---------- SELECTED EXTRACT ----------

The Child and Family Agency v L.L.

CourtCourt of Appeal (Ireland)
JudgeBirmingham P
Judgment Date09 May 2022
Neutral Citation[2022] IECA 107
Docket Number[2022 No. 19]

In the Matter of FO, a Child,

In the Matter of Part IVA of the Childcare Act 1991

In the Matter of Article 42(A) of the Constitution of Ireland

And in the Matter of an Application to Extend the Duration of Special Care Order in Respect of FO

The Child and Family Agency
First Respondent


Second Respondent

[2022] IECA 107

Birmingham P.

Haughton J.

Barniville J.

----------

DIRECTIONS FOR THIS TASK:
Repeat the case header word for word, beginning at the words "And in the Matter" and stopping after "Birmingham P.".

---------- DATA EXCERPTS ----------

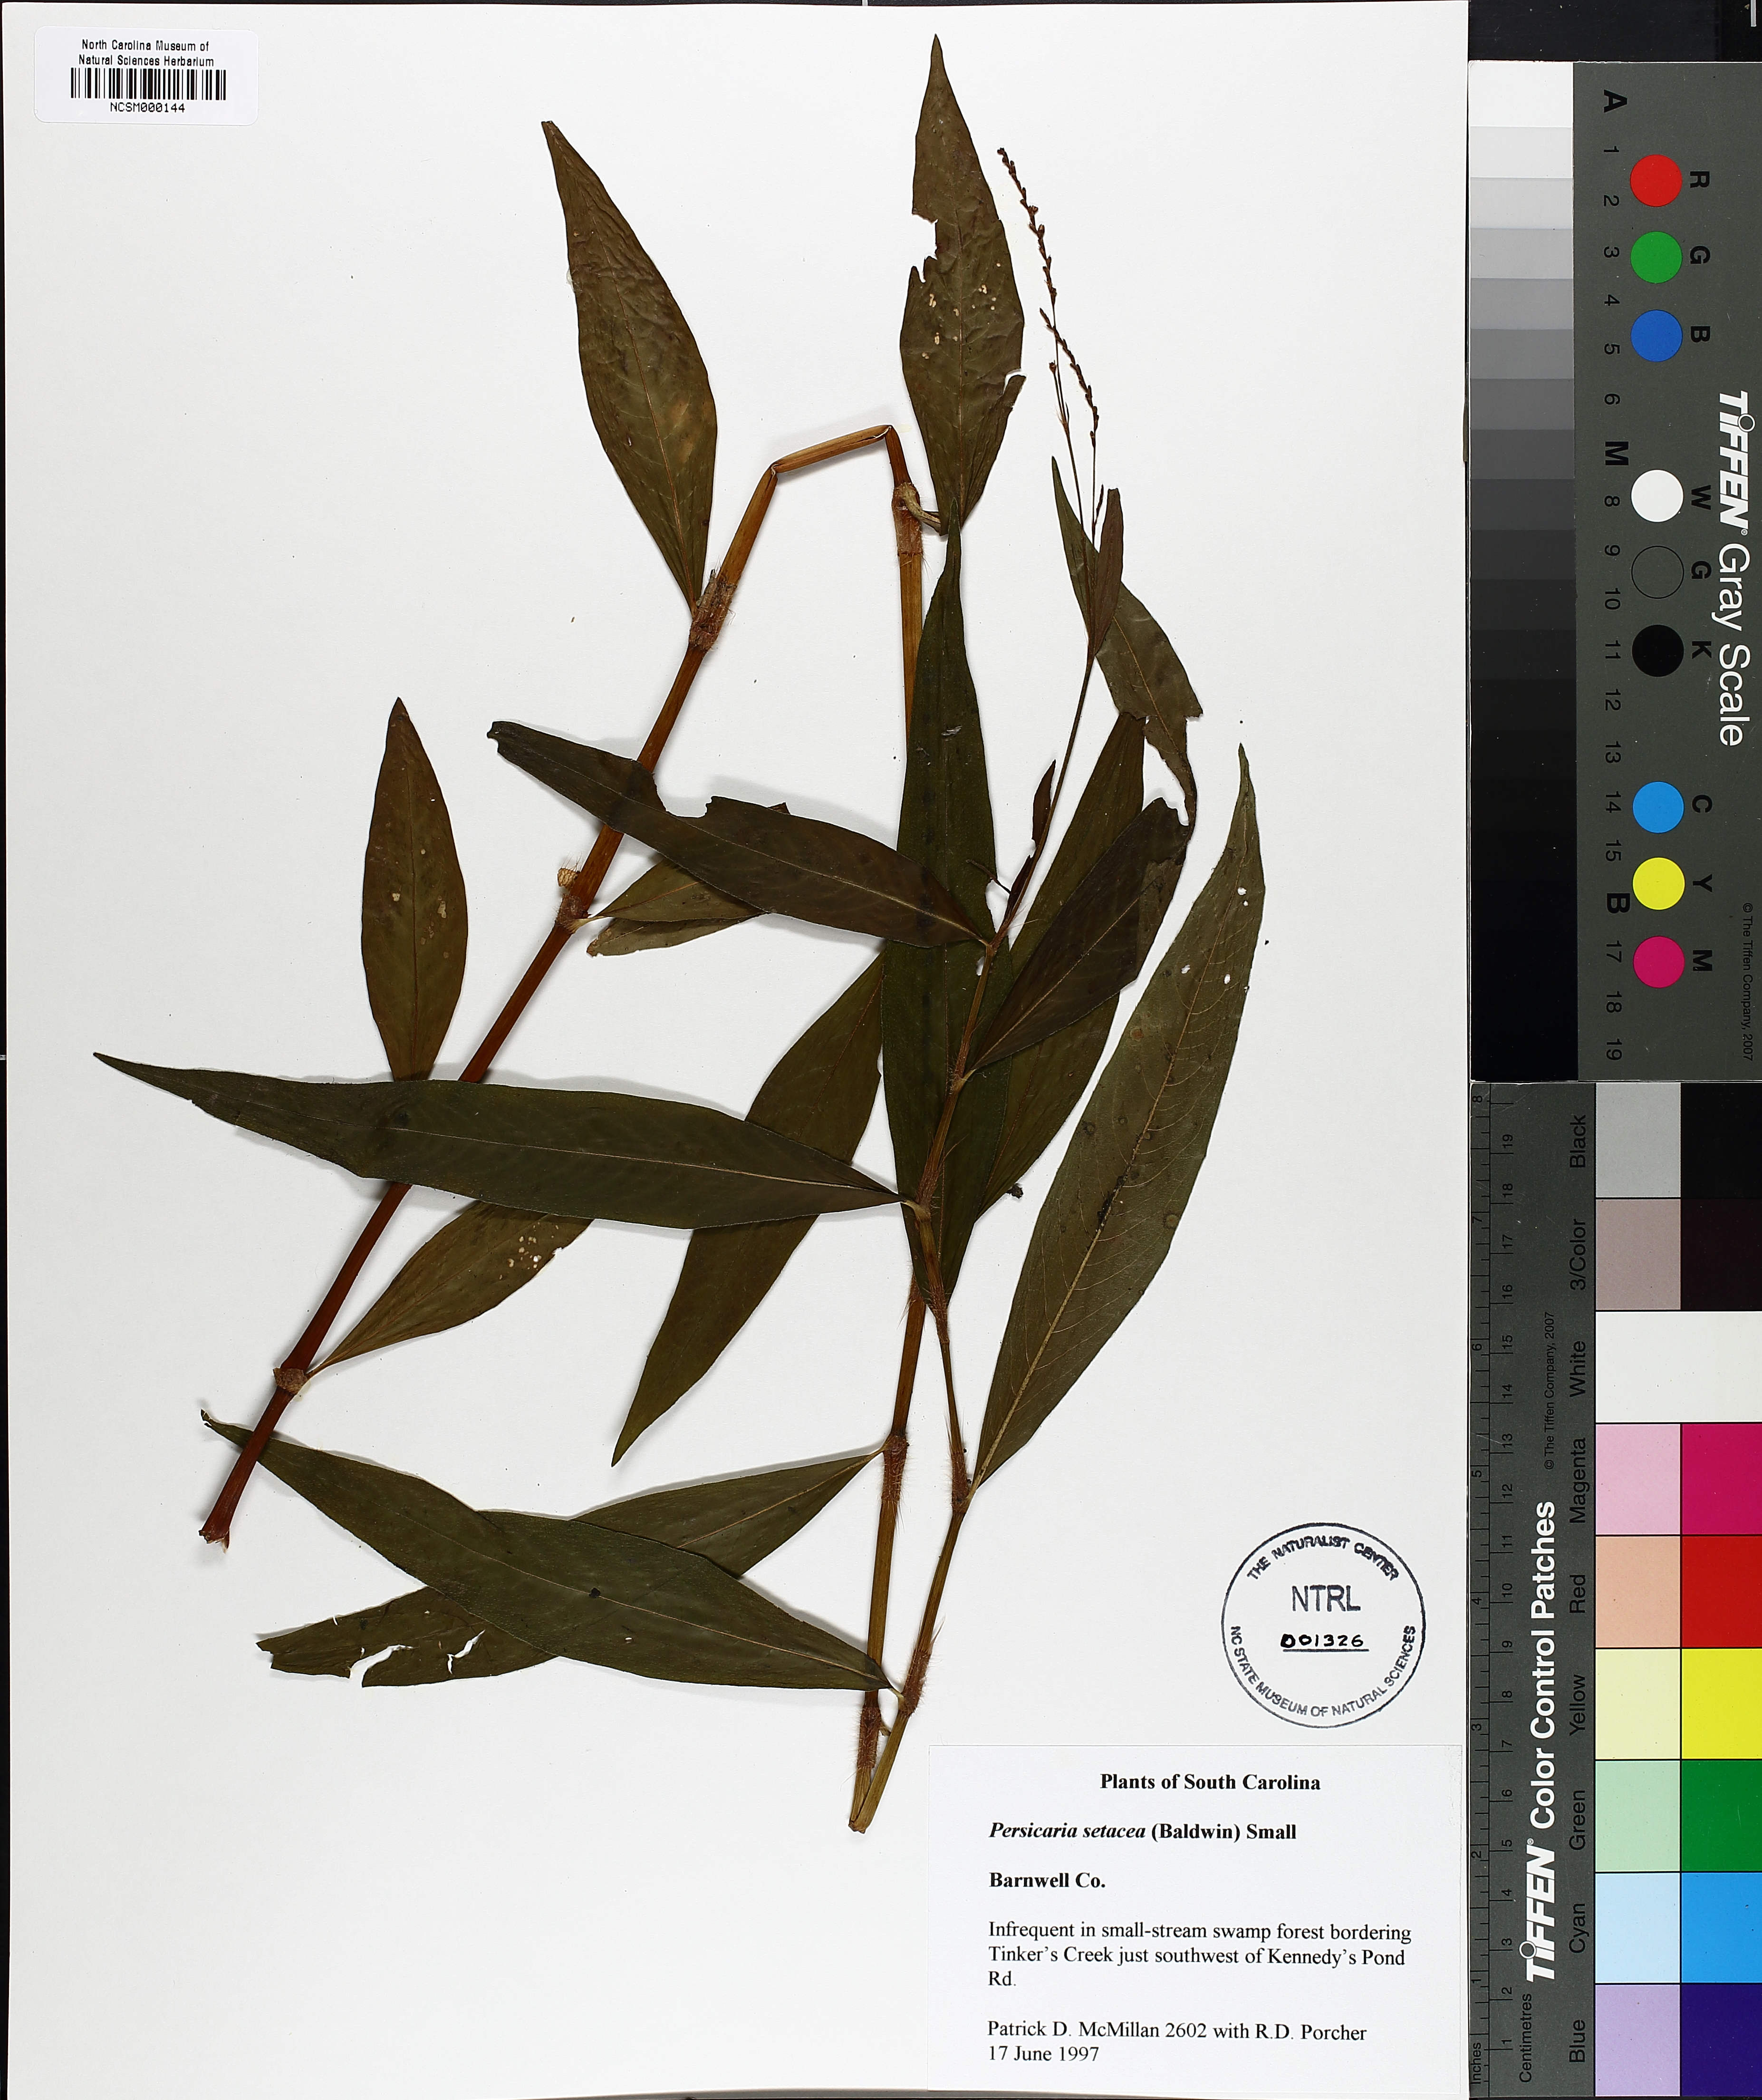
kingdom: Plantae
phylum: Tracheophyta
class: Magnoliopsida
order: Caryophyllales
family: Polygonaceae
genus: Persicaria
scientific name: Persicaria setacea
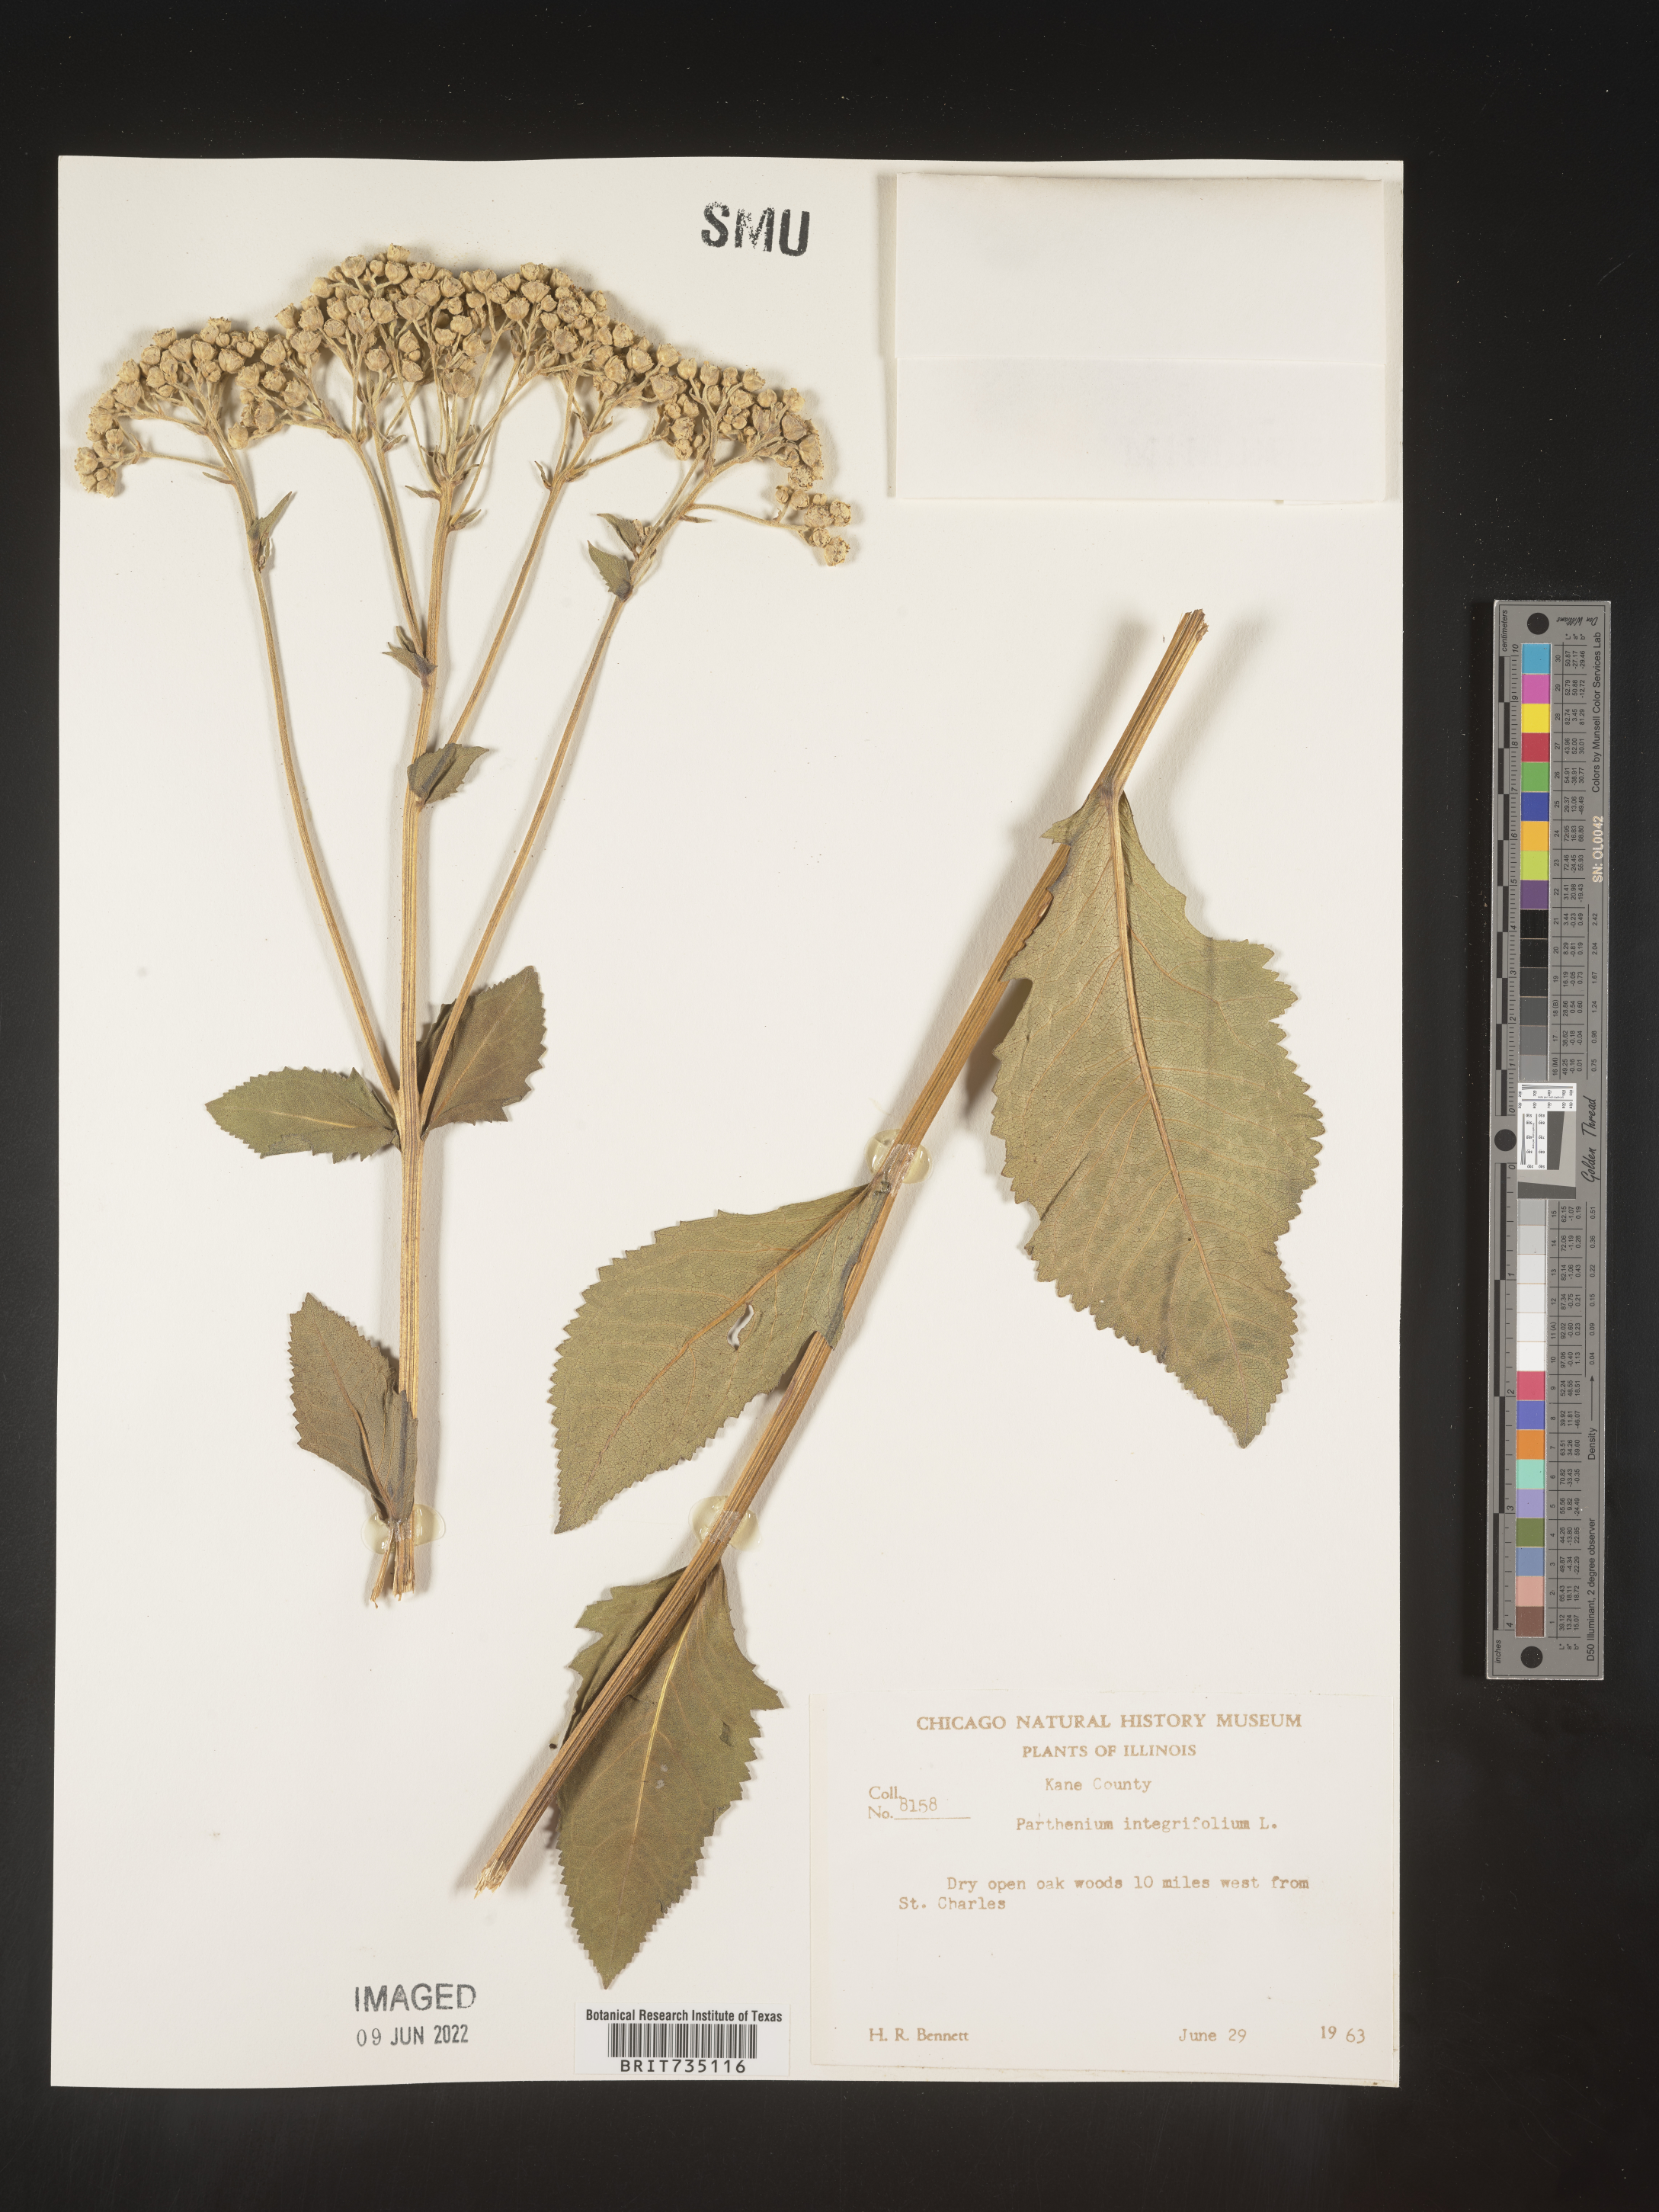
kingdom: Plantae
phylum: Tracheophyta
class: Magnoliopsida
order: Asterales
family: Asteraceae
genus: Parthenium
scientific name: Parthenium integrifolium
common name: American feverfew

----------

EXPECTED ANSWER:
And in the Matter of an Application to Extend the Duration of Special Care Order in Respect of FO

The Child and Family Agency
First Respondent


Second Respondent

[2022] IECA 107

Birmingham P.